Teaching Large Language Models to Reason with Reinforcement Learning

Alex Havrilla,Yuqing Du,Sharath Chandra Raparthy,Christoforos Nalmpantis,Jane Dwivedi-Yu,Maksym Zhuravinskyi,Eric Hambro,Sainbayar Sukhbaatar,Roberta Raileanu
2024-03-08
Abstract:Reinforcement Learning from Human Feedback (\textbf{RLHF}) has emerged as a dominant approach for aligning LLM outputs with human preferences. Inspired by the success of RLHF, we study the performance of multiple algorithms that learn from feedback (Expert Iteration, Proximal Policy Optimization (\textbf{PPO}), Return-Conditioned RL) on improving LLM reasoning capabilities. We investigate both sparse and dense rewards provided to the LLM both heuristically and via a learned reward model. We additionally start from multiple model sizes and initializations both with and without supervised fine-tuning (\textbf{SFT}) data. Overall, we find all algorithms perform comparably, with Expert Iteration performing best in most cases. Surprisingly, we find the sample complexity of Expert Iteration is similar to that of PPO, requiring at most on the order of $10^6$ samples to converge from a pretrained checkpoint. We investigate why this is the case, concluding that during RL training models fail to explore significantly beyond solutions already produced by SFT models. Additionally, we discuss a trade off between maj@1 and pass@96 metric performance during SFT training and how conversely RL training improves both simultaneously. We then conclude by discussing the implications of our findings for RLHF and the future role of RL in LLM fine-tuning.
Computer Science
What problem does this paper attempt to address?

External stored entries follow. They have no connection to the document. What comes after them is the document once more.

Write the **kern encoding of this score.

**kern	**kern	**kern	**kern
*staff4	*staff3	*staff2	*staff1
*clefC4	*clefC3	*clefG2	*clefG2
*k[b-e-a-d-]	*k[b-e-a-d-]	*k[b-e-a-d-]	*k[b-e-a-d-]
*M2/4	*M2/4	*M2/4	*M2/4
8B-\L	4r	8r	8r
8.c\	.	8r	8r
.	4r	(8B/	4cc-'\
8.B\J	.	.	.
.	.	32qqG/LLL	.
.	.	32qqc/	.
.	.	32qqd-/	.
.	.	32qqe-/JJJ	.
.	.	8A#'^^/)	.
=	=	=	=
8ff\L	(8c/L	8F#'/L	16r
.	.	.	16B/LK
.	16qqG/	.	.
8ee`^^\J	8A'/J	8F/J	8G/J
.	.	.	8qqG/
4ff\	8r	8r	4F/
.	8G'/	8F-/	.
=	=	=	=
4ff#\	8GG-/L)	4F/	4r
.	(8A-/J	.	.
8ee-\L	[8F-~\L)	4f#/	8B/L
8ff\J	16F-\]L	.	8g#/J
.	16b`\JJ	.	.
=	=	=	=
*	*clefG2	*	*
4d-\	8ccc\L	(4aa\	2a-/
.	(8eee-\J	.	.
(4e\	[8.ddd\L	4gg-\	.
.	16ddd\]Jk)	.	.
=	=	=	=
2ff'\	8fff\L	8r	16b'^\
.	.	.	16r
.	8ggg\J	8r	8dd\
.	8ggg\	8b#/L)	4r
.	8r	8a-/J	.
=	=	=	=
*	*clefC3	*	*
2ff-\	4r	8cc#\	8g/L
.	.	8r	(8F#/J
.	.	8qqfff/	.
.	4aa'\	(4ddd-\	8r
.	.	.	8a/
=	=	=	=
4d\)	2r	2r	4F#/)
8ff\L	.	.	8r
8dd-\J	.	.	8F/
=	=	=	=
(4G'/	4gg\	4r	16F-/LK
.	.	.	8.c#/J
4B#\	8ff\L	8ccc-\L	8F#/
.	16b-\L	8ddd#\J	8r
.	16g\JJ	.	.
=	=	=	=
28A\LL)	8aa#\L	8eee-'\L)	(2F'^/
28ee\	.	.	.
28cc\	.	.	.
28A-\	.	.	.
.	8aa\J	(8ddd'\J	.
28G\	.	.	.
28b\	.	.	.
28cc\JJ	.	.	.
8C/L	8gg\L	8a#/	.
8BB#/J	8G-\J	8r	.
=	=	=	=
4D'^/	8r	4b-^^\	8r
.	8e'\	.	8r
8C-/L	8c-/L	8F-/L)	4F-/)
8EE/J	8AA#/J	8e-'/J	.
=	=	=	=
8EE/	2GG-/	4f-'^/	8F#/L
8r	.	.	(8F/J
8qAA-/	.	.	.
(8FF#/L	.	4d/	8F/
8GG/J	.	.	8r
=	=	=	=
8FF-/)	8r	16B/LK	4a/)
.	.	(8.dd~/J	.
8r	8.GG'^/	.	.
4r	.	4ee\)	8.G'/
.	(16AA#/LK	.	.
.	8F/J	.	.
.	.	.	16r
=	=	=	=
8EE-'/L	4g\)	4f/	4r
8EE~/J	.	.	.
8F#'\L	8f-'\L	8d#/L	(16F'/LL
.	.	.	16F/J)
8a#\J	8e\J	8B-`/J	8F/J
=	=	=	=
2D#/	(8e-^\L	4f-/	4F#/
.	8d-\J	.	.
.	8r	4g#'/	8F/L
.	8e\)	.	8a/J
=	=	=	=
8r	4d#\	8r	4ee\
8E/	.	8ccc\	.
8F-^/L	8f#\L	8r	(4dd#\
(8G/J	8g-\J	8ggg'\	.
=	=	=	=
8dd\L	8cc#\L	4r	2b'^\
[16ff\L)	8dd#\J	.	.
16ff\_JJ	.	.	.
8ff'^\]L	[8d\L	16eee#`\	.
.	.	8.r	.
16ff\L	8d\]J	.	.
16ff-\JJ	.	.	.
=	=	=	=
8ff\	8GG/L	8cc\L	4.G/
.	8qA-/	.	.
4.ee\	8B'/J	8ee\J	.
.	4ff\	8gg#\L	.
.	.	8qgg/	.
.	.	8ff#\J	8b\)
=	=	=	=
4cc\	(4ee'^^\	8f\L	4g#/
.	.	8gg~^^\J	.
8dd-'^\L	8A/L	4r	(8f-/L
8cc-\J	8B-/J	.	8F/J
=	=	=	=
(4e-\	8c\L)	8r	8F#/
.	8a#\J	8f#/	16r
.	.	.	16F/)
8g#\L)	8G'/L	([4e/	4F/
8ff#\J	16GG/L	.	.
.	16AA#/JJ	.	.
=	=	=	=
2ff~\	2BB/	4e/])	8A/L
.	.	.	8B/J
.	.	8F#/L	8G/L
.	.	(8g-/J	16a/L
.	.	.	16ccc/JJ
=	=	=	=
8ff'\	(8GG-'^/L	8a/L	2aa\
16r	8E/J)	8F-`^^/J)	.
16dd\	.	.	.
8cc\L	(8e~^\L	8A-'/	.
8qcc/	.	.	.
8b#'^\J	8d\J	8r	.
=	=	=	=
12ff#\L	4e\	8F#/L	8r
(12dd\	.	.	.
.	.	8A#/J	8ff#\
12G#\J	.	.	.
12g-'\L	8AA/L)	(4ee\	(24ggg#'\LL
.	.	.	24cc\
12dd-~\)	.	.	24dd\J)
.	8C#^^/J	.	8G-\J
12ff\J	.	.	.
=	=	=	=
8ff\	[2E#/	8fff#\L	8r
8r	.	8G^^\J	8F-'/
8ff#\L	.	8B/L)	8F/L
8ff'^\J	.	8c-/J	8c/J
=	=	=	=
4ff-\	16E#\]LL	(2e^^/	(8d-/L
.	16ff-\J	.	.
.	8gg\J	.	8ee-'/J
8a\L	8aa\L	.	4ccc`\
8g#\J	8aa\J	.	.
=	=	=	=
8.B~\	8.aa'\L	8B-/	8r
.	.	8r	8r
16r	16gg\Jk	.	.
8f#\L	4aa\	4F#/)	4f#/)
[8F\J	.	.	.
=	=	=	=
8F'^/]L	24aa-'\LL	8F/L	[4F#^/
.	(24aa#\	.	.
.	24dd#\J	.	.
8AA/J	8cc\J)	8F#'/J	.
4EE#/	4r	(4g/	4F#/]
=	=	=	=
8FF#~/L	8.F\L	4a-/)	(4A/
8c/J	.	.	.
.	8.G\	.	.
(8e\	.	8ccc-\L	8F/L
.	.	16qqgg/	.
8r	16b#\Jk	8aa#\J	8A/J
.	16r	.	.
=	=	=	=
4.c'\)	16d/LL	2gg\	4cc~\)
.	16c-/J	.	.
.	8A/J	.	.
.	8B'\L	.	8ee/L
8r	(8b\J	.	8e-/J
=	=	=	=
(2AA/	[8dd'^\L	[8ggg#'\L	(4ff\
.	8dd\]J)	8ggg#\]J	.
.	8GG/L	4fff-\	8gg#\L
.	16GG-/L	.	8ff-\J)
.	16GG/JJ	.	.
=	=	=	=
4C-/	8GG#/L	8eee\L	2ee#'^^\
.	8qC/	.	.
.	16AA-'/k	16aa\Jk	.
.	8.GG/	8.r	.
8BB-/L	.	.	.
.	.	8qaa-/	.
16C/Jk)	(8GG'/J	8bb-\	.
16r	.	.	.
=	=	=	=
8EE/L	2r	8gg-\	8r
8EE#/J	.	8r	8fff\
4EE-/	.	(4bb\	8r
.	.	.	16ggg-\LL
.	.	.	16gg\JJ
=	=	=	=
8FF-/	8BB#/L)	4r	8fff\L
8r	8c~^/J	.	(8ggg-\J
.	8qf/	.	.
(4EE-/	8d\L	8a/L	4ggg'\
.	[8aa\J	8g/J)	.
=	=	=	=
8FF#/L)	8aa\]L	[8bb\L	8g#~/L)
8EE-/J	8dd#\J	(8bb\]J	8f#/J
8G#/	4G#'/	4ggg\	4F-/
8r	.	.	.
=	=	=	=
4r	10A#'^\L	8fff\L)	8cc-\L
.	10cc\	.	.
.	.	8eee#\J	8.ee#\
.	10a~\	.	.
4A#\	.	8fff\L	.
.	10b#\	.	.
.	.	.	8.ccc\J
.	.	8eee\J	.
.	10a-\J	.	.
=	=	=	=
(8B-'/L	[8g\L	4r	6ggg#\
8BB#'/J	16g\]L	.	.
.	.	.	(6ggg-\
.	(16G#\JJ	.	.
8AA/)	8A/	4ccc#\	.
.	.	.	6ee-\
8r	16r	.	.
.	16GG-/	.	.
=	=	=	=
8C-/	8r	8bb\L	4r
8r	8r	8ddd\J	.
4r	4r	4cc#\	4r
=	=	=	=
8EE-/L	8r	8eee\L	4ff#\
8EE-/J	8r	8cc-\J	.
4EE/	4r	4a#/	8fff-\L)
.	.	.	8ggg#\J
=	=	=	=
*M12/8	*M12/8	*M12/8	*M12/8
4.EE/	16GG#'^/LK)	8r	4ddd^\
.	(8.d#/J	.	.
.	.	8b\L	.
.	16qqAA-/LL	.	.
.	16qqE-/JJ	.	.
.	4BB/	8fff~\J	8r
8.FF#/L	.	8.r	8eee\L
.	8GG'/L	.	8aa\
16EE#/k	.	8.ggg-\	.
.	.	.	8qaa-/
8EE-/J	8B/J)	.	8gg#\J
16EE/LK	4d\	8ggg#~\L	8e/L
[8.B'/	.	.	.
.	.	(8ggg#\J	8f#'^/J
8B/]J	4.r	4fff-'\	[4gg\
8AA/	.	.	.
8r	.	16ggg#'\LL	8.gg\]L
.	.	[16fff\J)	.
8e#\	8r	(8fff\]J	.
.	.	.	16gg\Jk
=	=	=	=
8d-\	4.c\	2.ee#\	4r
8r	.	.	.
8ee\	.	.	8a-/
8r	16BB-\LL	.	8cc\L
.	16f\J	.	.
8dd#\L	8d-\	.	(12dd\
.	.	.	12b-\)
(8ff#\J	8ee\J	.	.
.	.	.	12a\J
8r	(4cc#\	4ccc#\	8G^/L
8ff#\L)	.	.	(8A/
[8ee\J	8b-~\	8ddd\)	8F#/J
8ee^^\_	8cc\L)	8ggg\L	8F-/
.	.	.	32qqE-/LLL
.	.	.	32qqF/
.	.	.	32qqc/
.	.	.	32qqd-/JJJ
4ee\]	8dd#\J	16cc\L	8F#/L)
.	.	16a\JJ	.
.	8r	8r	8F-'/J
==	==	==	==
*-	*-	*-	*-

The problem that this paper attempts to solve is: how to enhance the reasoning ability of large language models (LLMs) through Reinforcement Learning (RL) techniques. Specifically, the authors explored the performance of multiple Reinforcement Learning algorithms that learn from human feedback (such as Expert Iteration, Proximal Policy Optimization (PPO), Return - Conditioned Reinforcement Learning, etc.) on improving LLMs' reasoning tasks, and studied the influence of different reward mechanisms (sparse rewards and dense rewards) and model initialization methods on the performance of these algorithms. ### Main problem decomposition: 1. **Improving LLM reasoning ability**: - The authors focused on how to use RLHF (Reinforcement Learning from Human Feedback) to enhance the LLM's reasoning ability on problems such as mathematics, science, and programming. 2. **Evaluating the performance of different RL algorithms**: - Compared the performance of multiple RL algorithms (such as Expert Iteration, PPO, Return - Conditioned RL) in reasoning tasks and analyzed their sample complexity. 3. **Exploring different reward mechanisms**: - Studied the effects of sparse rewards and dense rewards, as well as the impact of the learned reward model on the model performance. 4. **The influence of different model initializations**: - Analyzed the performance differences of each RL algorithm when initializing the model from pre - training checkpoints and Supervised Fine - Tuning (SFT) checkpoints. ### Core contributions of the paper: - **Comprehensive research**: Conducted a comprehensive study of PPO fine - tuning under different types of rewards, model sizes, and initialization methods. - **Algorithm comparison**: Compared Expert Iteration and Return - Conditioned RL, and found that Expert Iteration can obtain the best performance and competitive sample complexity in most cases. - **Discussion of future directions**: Discussed the impact of the research results on RLHF and future RL - based LLM fine - tuning, especially pointing out exploration as the main limiting factor. Through these studies, the authors hope to provide valuable insights for future LLM fine - tuning and promote the application of more effective Reinforcement Learning methods.